▶ [Entries shown]

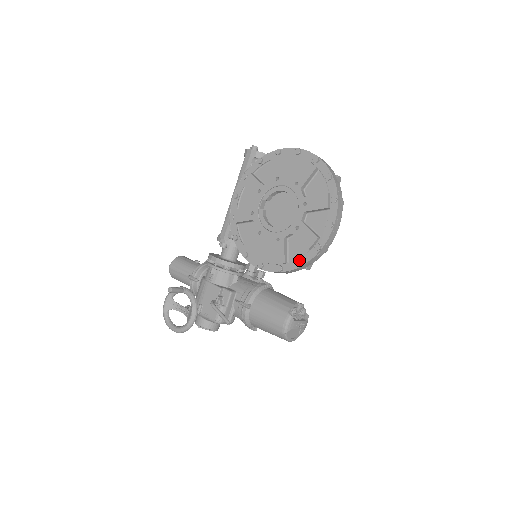
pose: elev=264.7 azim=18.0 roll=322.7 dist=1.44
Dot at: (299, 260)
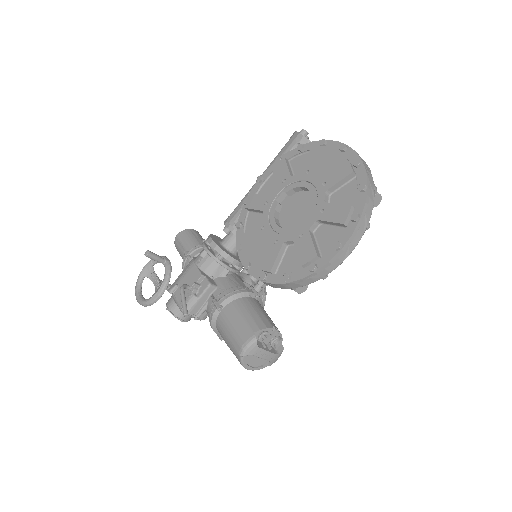
Dot at: (286, 275)
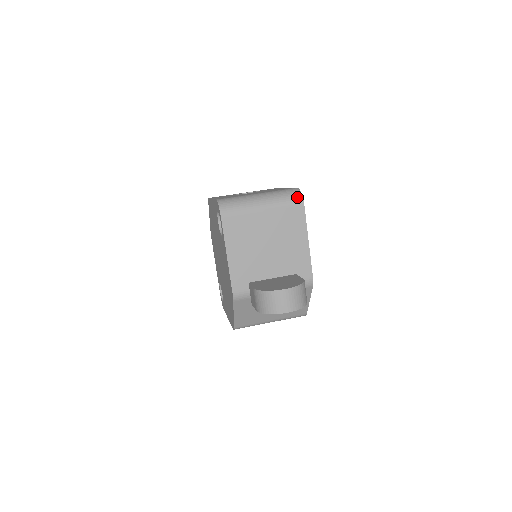
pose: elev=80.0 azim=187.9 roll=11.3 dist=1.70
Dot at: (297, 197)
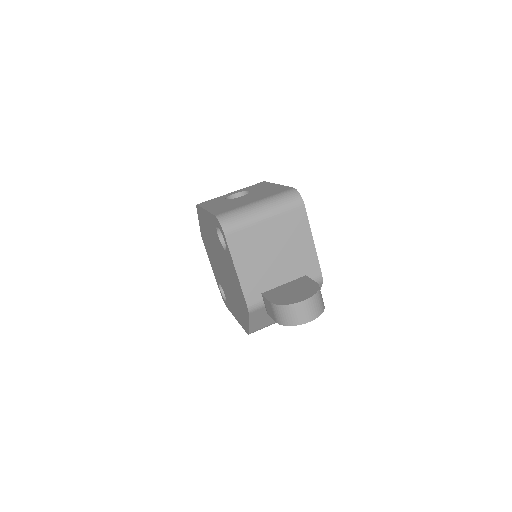
Dot at: (297, 199)
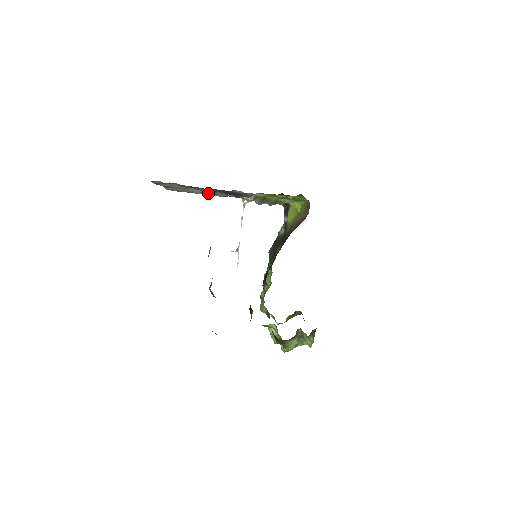
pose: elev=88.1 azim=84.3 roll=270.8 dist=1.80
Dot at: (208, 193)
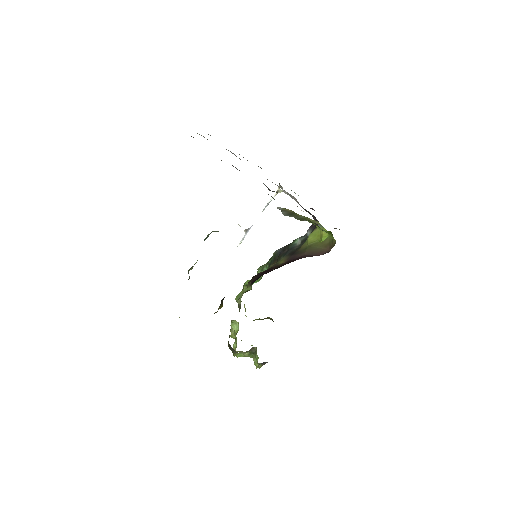
Dot at: occluded
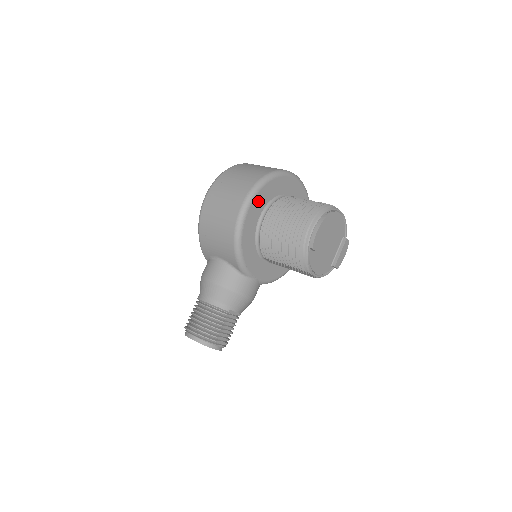
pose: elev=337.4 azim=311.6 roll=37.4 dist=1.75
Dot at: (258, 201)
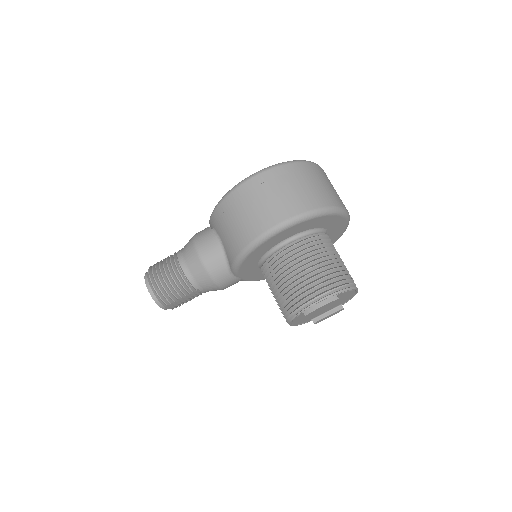
Dot at: (293, 229)
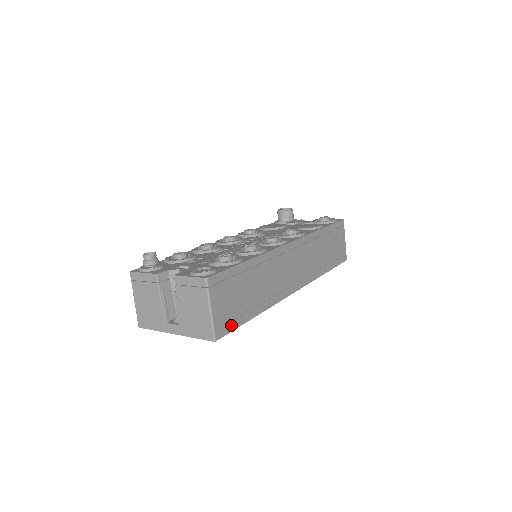
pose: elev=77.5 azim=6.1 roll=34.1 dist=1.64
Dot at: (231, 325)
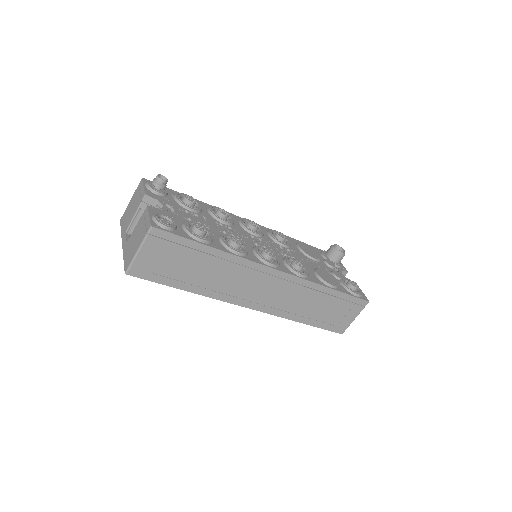
Dot at: (152, 276)
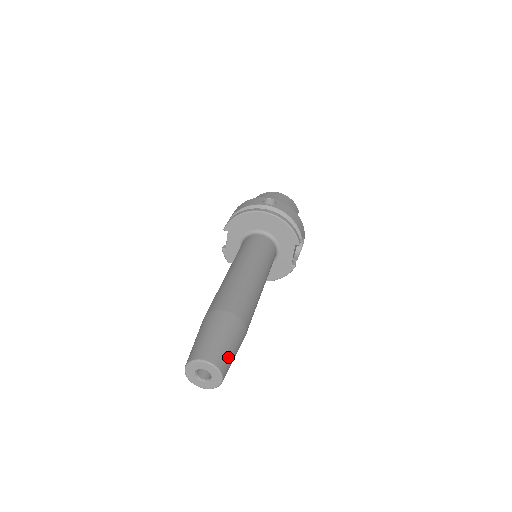
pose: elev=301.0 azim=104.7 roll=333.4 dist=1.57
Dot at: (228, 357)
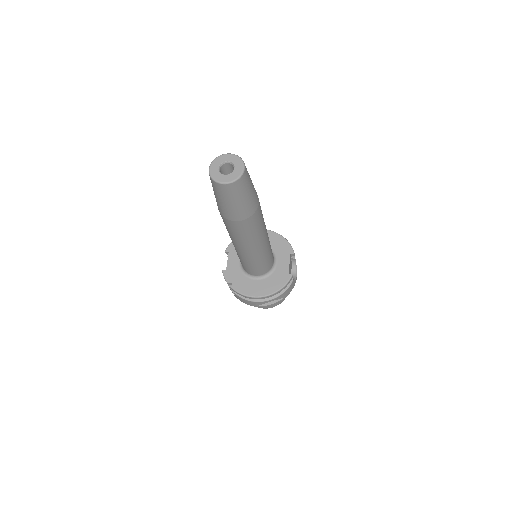
Dot at: occluded
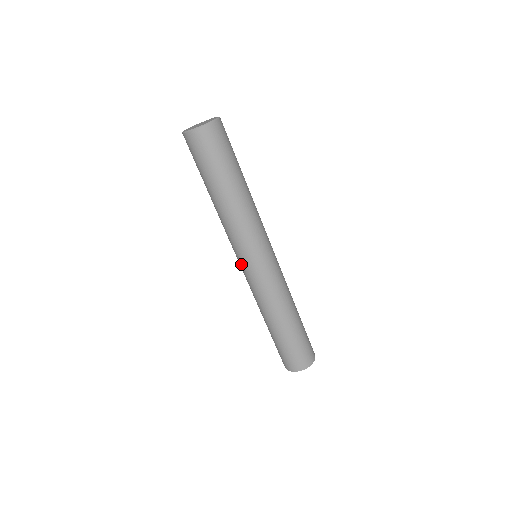
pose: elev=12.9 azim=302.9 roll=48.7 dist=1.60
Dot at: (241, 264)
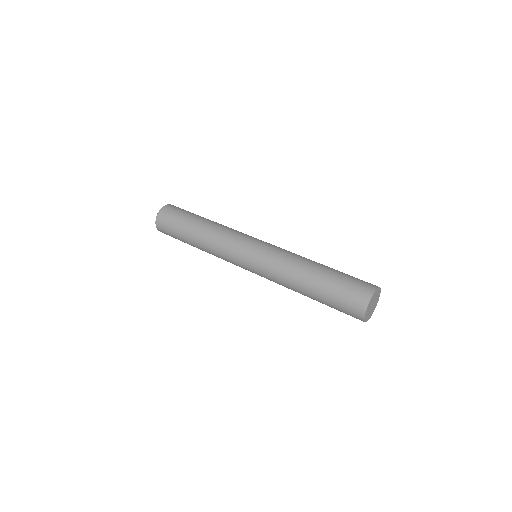
Dot at: (246, 269)
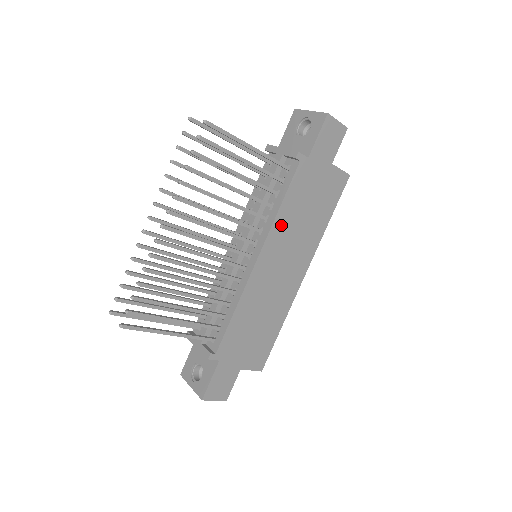
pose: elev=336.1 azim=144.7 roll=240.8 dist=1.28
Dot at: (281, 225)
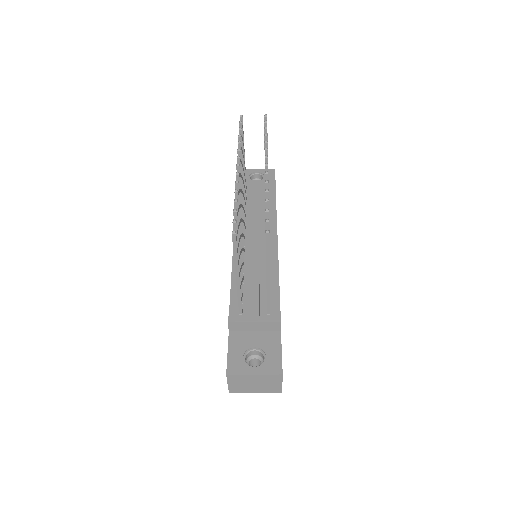
Dot at: occluded
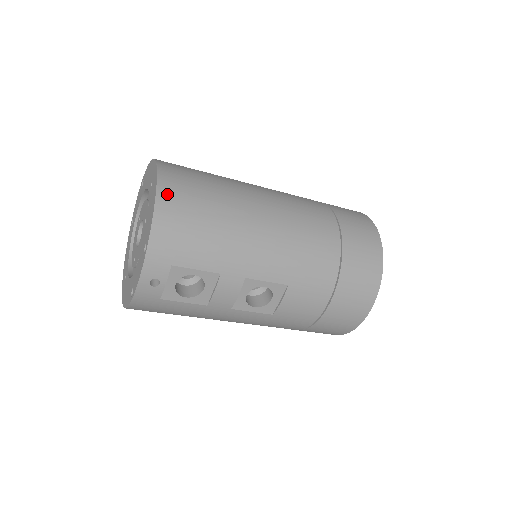
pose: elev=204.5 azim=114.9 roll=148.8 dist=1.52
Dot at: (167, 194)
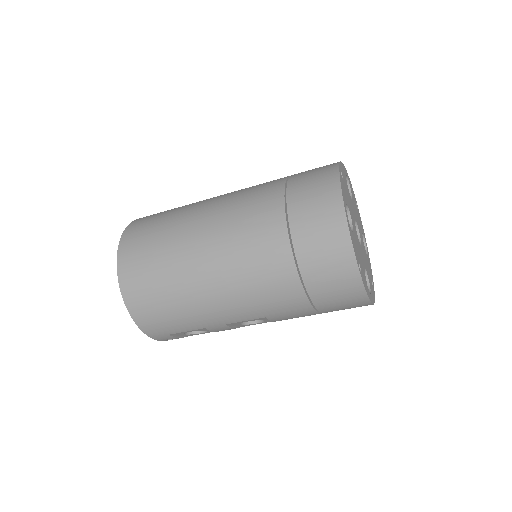
Dot at: (131, 297)
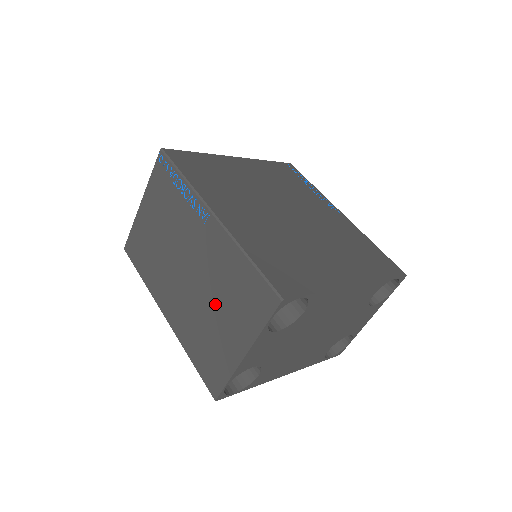
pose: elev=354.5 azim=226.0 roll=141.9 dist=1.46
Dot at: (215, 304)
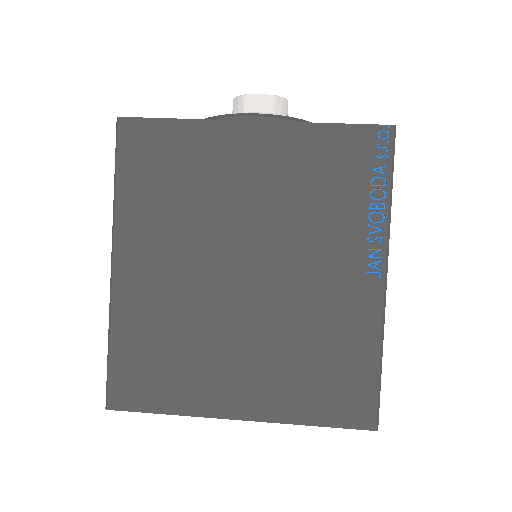
Dot at: occluded
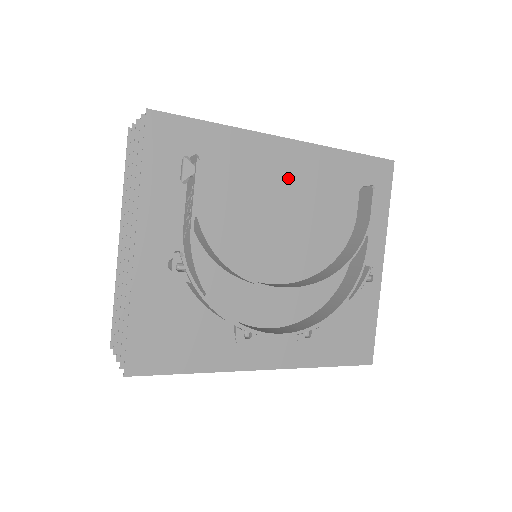
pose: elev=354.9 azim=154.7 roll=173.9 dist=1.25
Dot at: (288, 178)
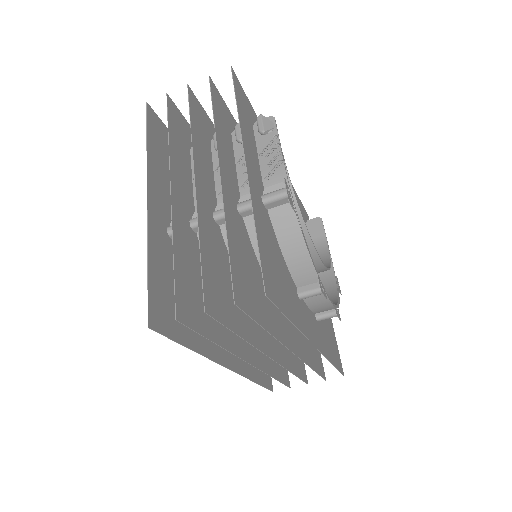
Dot at: occluded
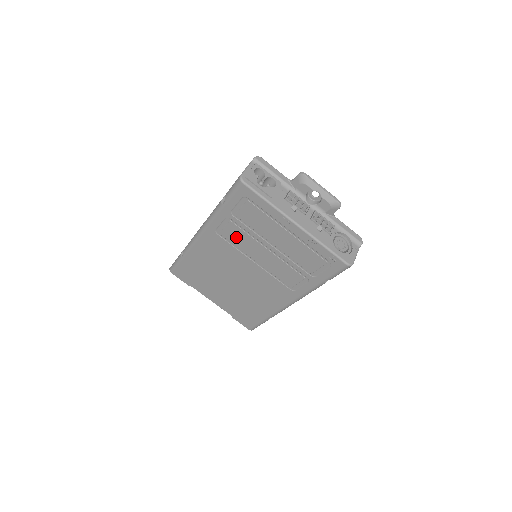
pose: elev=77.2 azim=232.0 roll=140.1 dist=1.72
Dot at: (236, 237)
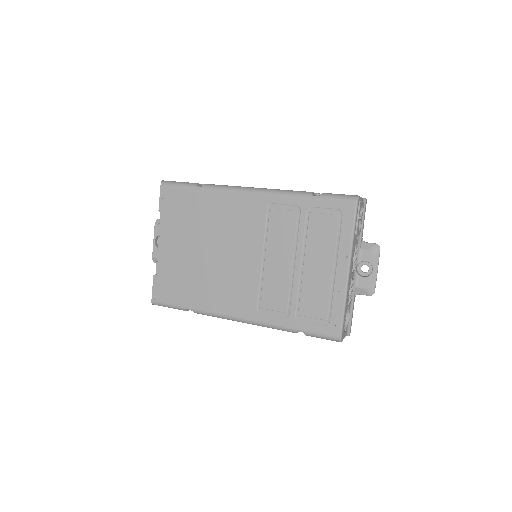
Dot at: (281, 226)
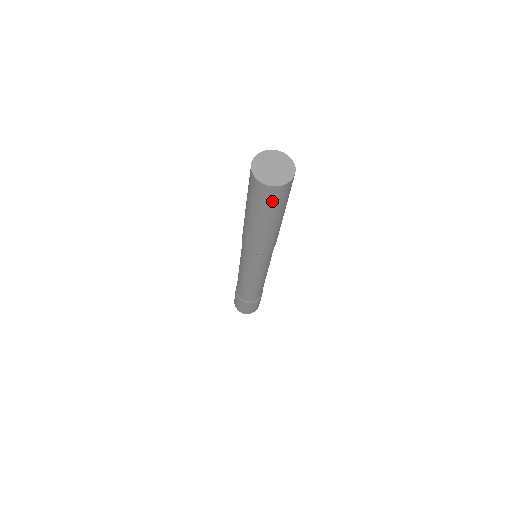
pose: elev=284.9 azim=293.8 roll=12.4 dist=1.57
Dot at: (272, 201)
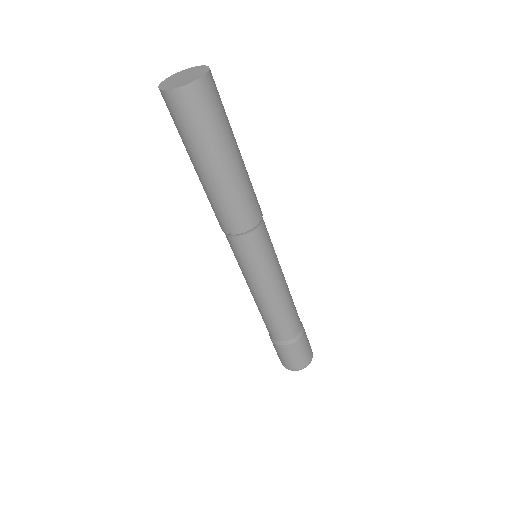
Dot at: (176, 120)
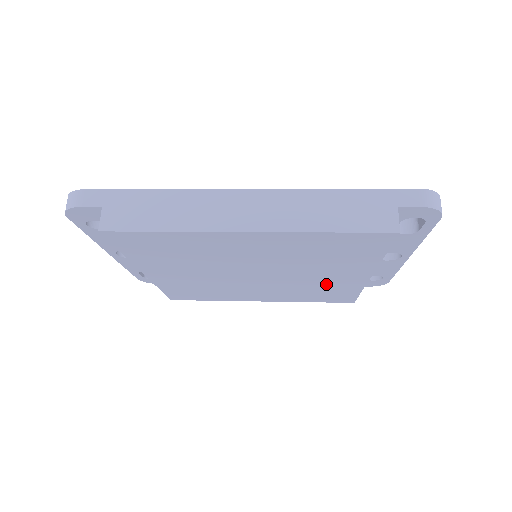
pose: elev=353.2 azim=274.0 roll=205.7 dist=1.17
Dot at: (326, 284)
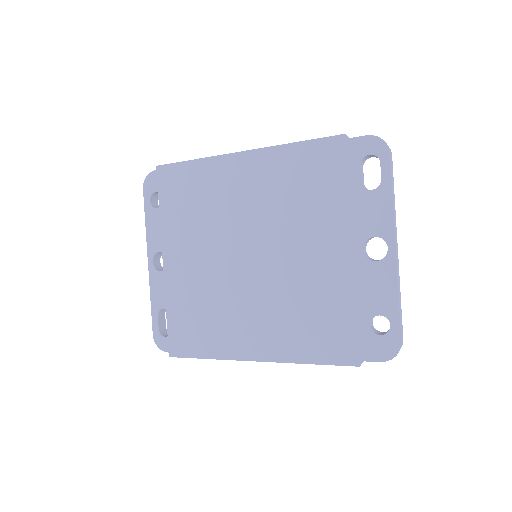
Dot at: (314, 283)
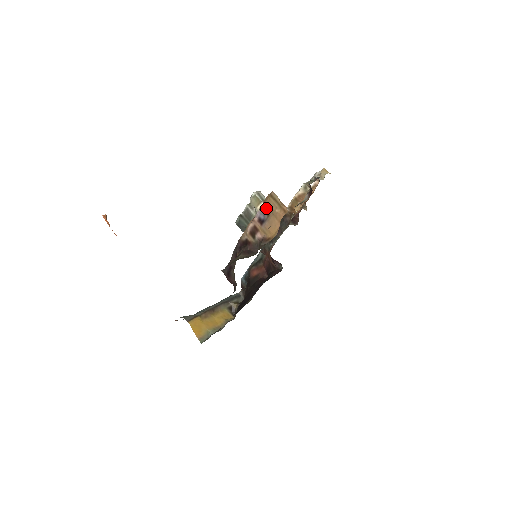
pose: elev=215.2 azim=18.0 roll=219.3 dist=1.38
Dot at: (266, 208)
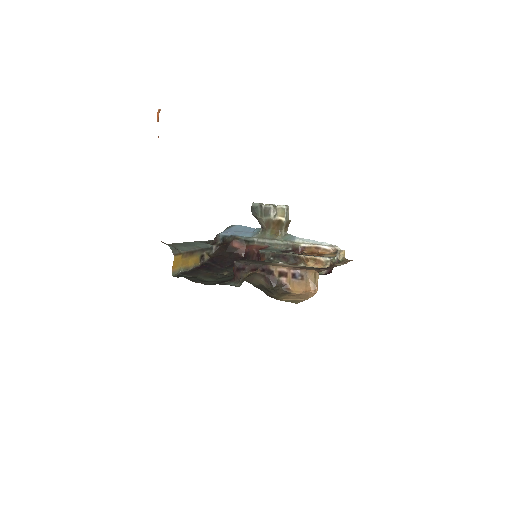
Dot at: (305, 275)
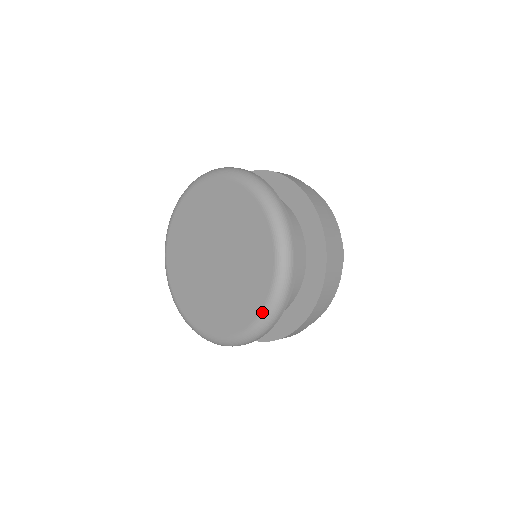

▶ [Exercise requirements] Reproduce every line of the records above word for word, omitting the pictures.

▶ [Answer below]
pose: elev=264.7 azim=18.0 roll=322.7 dist=1.44
Dot at: (299, 260)
Dot at: (286, 275)
pose: elev=80.0 azim=187.9 roll=11.3 dist=1.70
Dot at: (297, 197)
Dot at: (297, 199)
pose: elev=88.1 azim=84.3 roll=270.8 dist=1.80
Dot at: (208, 193)
Dot at: occluded
pose: elev=337.4 azim=311.6 roll=37.4 dist=1.75
Dot at: (258, 201)
Dot at: (293, 229)
pose: elev=77.5 azim=6.1 roll=34.1 dist=1.64
Dot at: (231, 325)
Dot at: (152, 276)
pose: elev=301.0 azim=104.7 roll=333.4 dist=1.57
Dot at: (228, 357)
Dot at: occluded
pose: elev=12.9 azim=302.9 roll=48.7 dist=1.60
Dot at: (241, 264)
Dot at: (246, 269)
pose: elev=336.1 azim=144.7 roll=240.8 dist=1.28
Dot at: (281, 225)
Dot at: occluded
pose: elev=204.5 azim=114.9 roll=148.8 dist=1.52
Dot at: (167, 194)
Dot at: (131, 297)
pose: elev=354.5 azim=226.0 roll=141.9 dist=1.46
Dot at: (215, 304)
Dot at: occluded
pose: elev=354.9 azim=154.7 roll=173.9 dist=1.25
Dot at: (288, 178)
Dot at: occluded
pose: elev=77.2 azim=232.0 roll=140.1 dist=1.72
Dot at: (236, 237)
Dot at: (281, 226)
pose: elev=284.9 azim=293.8 roll=12.4 dist=1.57
Dot at: (272, 201)
Dot at: (176, 120)
pose: elev=353.2 azim=274.0 roll=205.7 dist=1.17
Dot at: (326, 284)
Dot at: (314, 283)
pose: elev=215.2 azim=18.0 roll=219.3 dist=1.38
Dot at: (266, 208)
Dot at: (305, 275)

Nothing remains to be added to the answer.